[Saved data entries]
▽
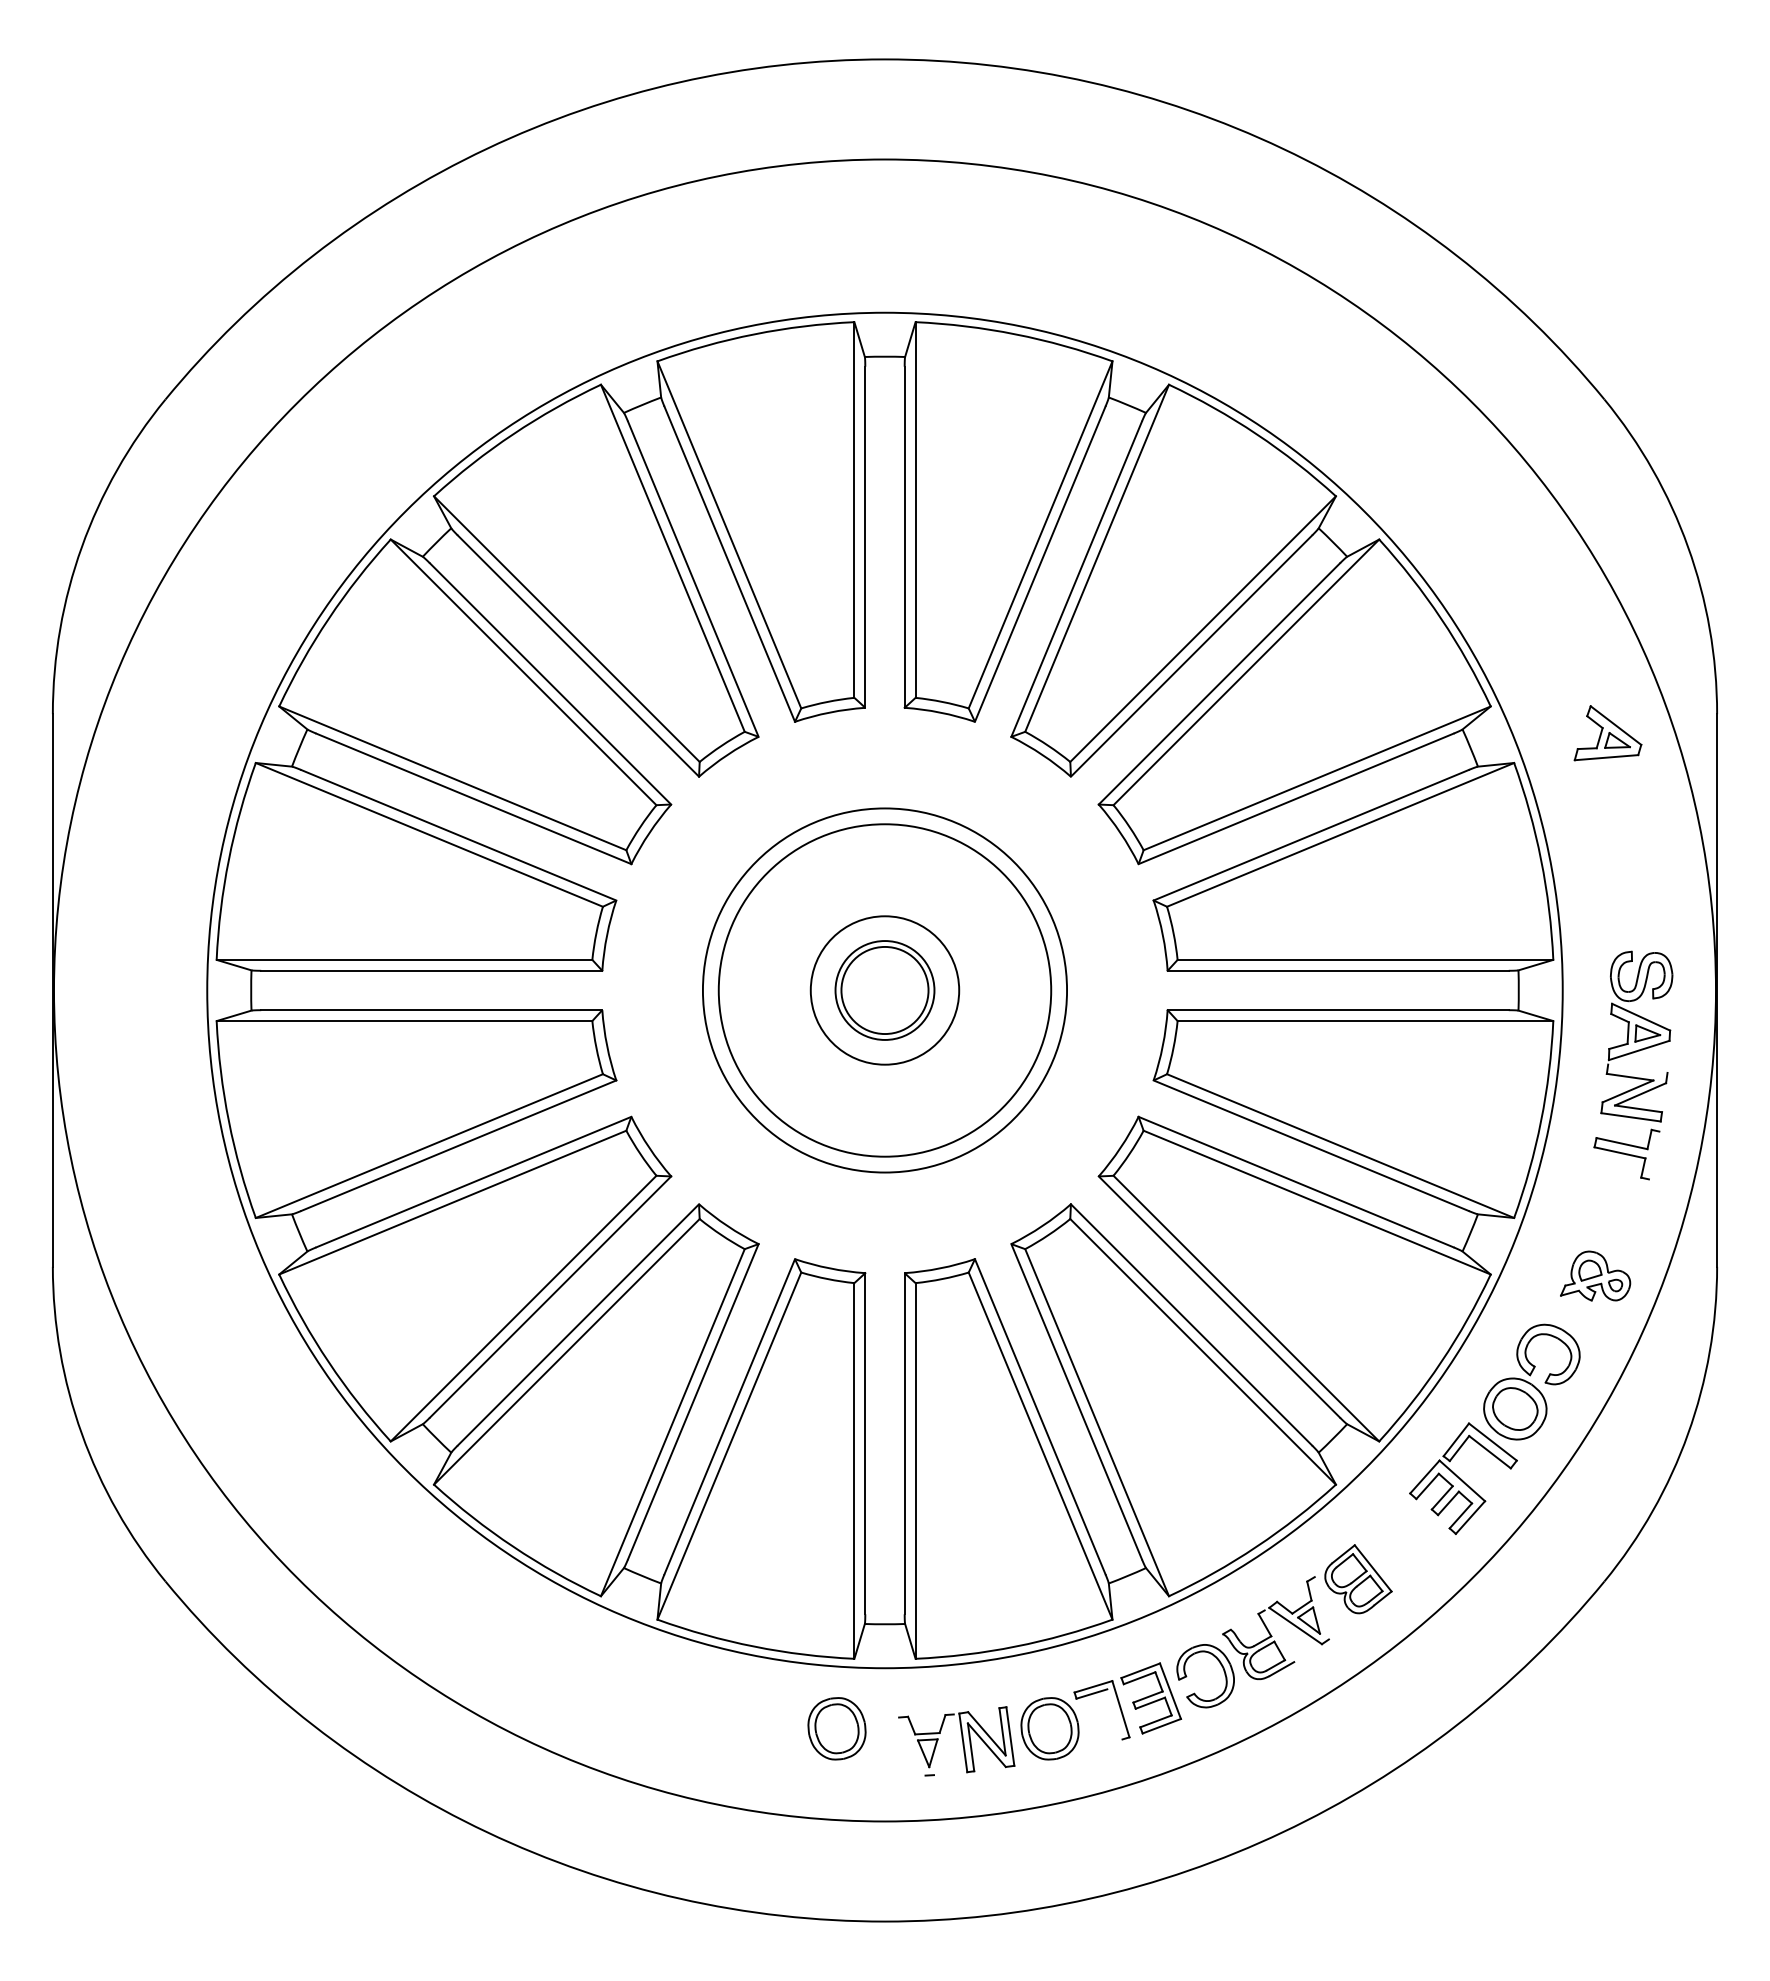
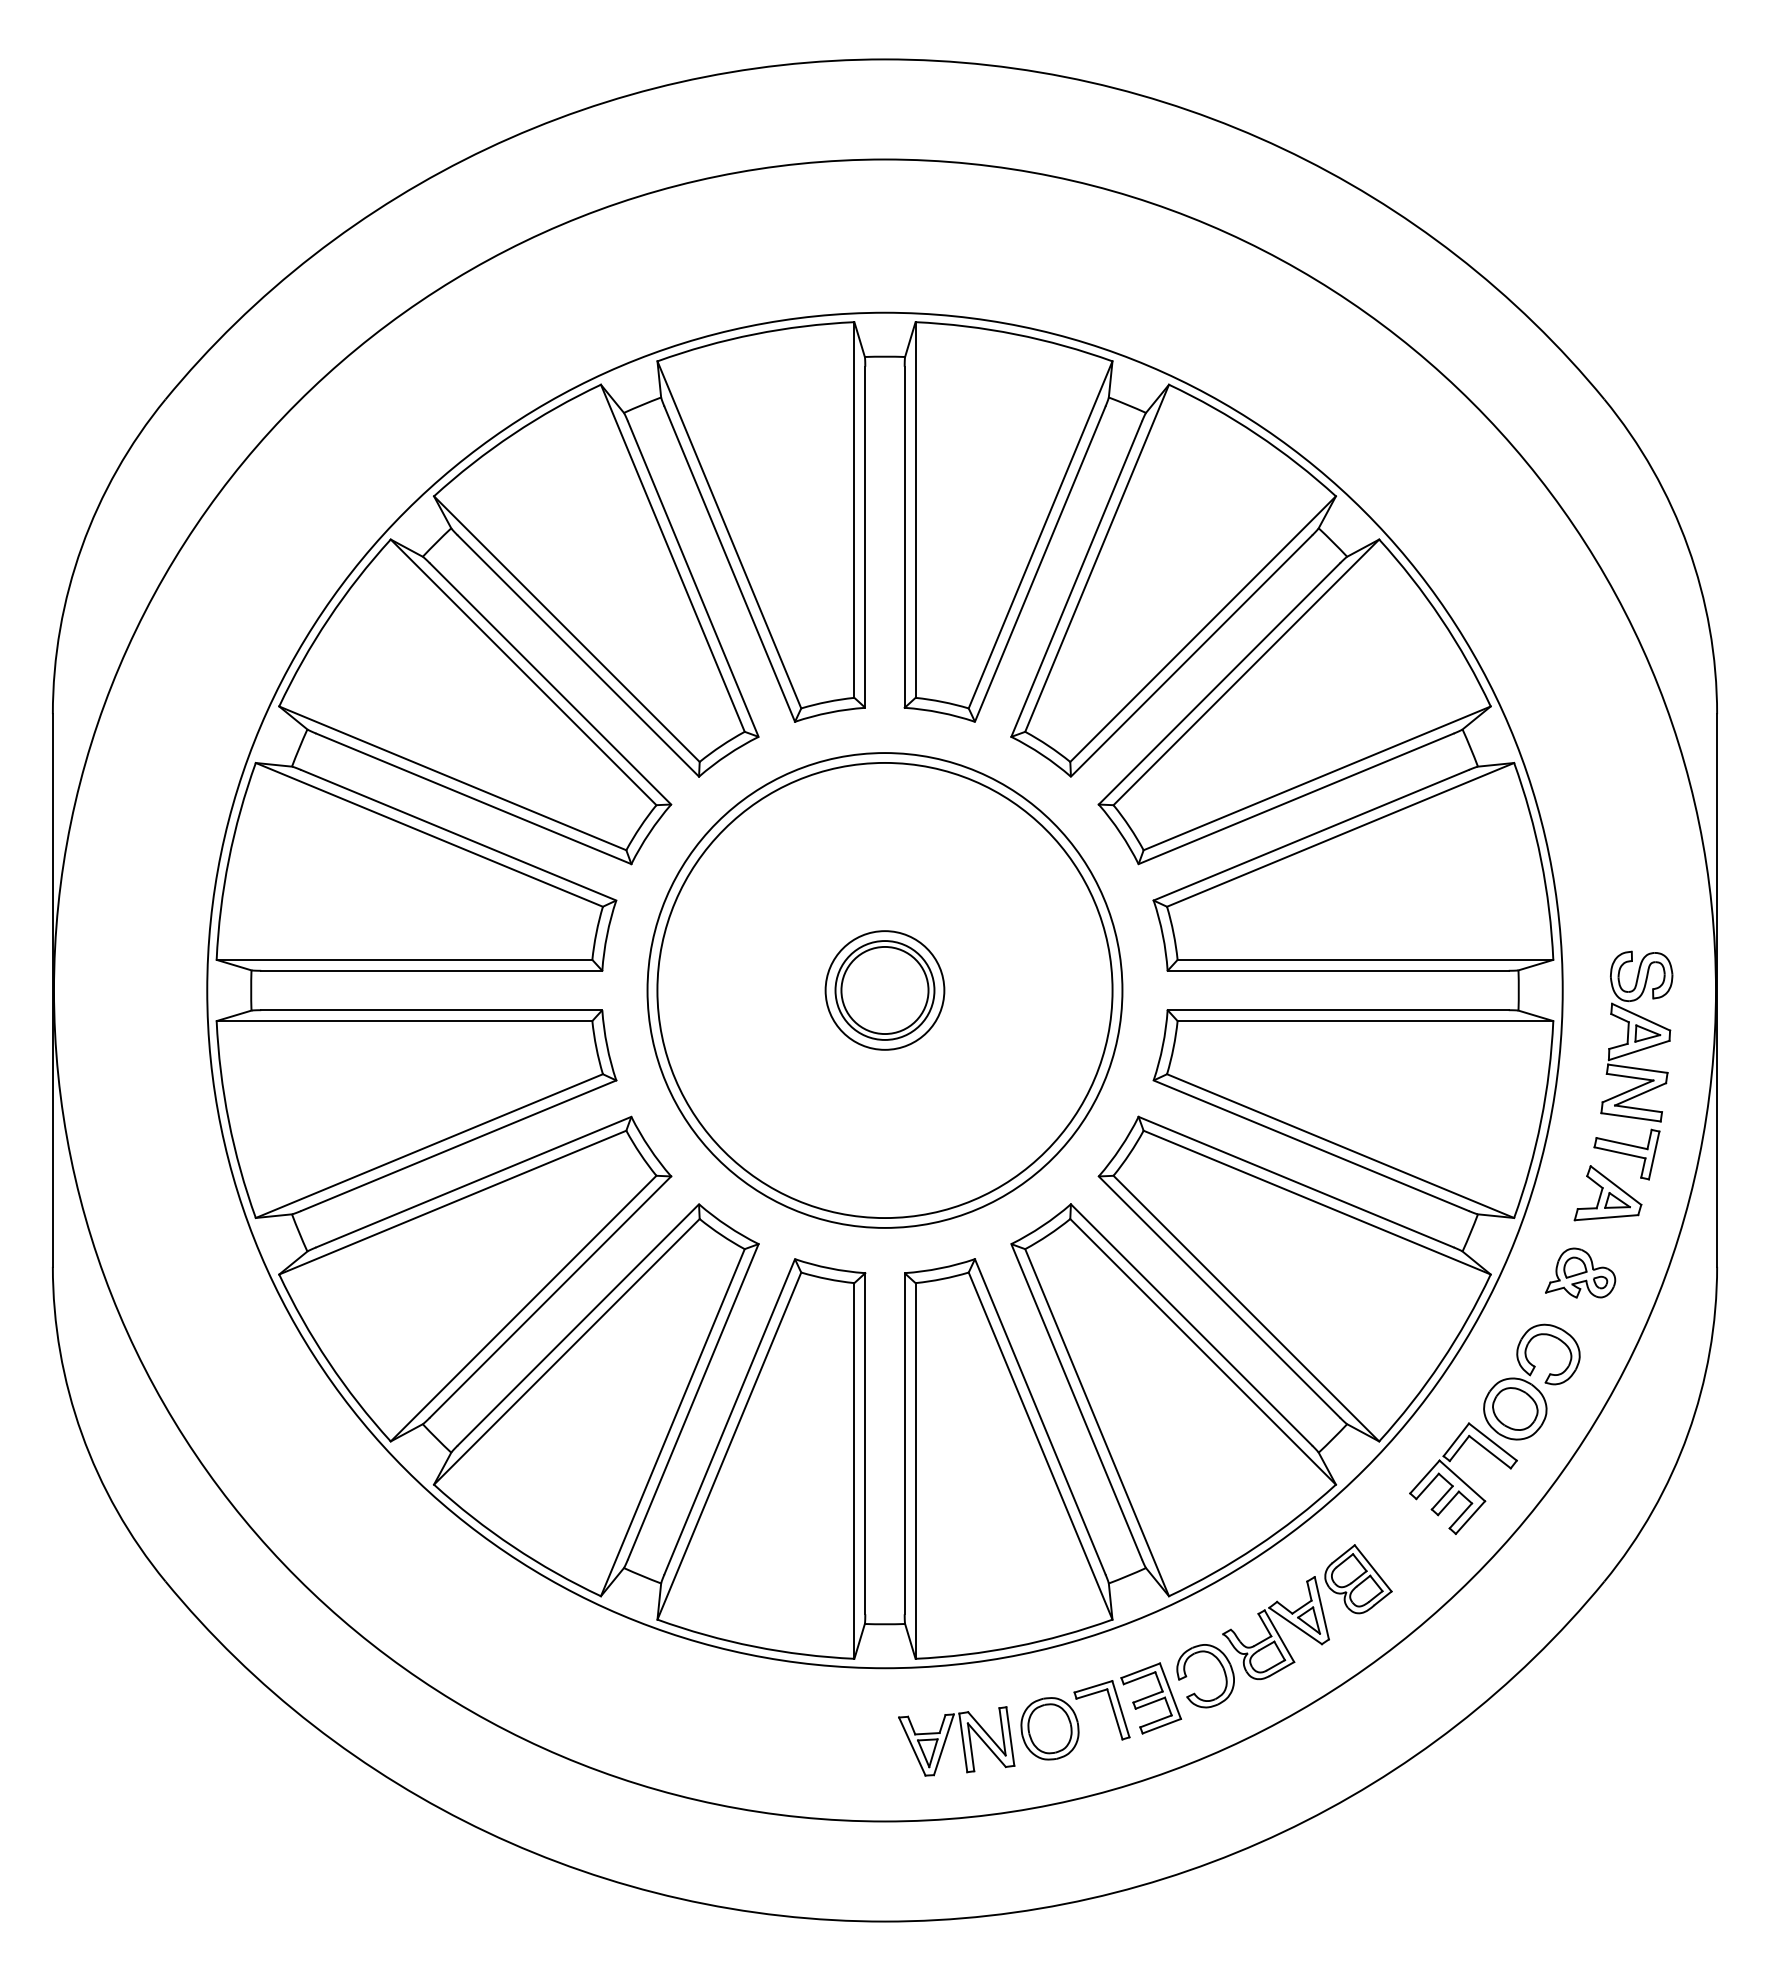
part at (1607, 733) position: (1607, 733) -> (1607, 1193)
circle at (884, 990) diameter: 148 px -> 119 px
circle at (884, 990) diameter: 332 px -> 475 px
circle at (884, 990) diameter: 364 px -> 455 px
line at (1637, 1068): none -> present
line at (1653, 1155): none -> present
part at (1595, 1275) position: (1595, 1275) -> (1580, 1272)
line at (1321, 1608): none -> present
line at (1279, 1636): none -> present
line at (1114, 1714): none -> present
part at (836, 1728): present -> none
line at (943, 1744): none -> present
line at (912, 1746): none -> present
△
▽
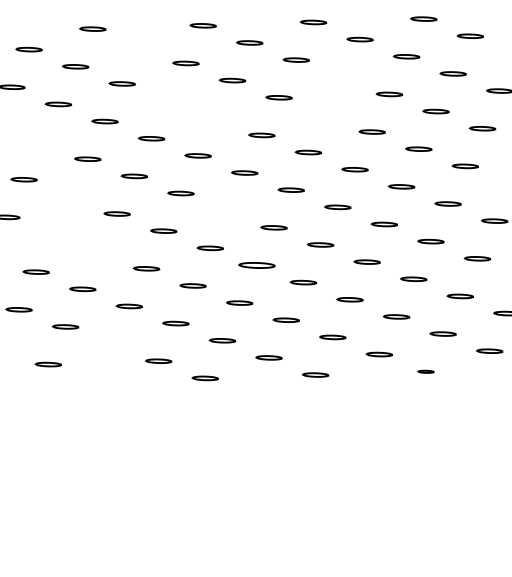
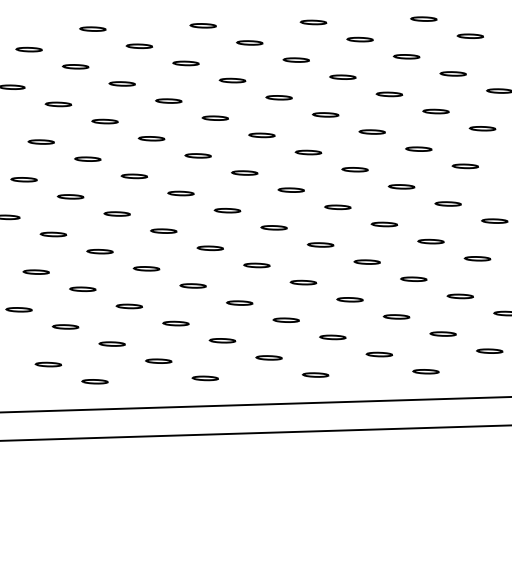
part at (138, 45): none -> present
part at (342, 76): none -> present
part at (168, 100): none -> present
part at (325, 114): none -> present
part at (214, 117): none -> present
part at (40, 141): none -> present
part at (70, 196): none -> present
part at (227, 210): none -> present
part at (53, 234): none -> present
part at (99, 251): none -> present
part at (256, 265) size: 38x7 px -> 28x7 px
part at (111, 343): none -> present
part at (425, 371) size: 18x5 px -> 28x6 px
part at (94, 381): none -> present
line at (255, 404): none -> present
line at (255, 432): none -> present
△
PROBLEM DESCRIPTION:
Can you retype, character for character, the material that opens with the line containing "part at (1607, 733)" and closes with the line containing "line at (912, 1746): none -> present", including both of those lines?

SOLUTION TO THE PROBLEM:
part at (1607, 733) position: (1607, 733) -> (1607, 1193)
circle at (884, 990) diameter: 148 px -> 119 px
circle at (884, 990) diameter: 332 px -> 475 px
circle at (884, 990) diameter: 364 px -> 455 px
line at (1637, 1068): none -> present
line at (1653, 1155): none -> present
part at (1595, 1275) position: (1595, 1275) -> (1580, 1272)
line at (1321, 1608): none -> present
line at (1279, 1636): none -> present
line at (1114, 1714): none -> present
part at (836, 1728): present -> none
line at (943, 1744): none -> present
line at (912, 1746): none -> present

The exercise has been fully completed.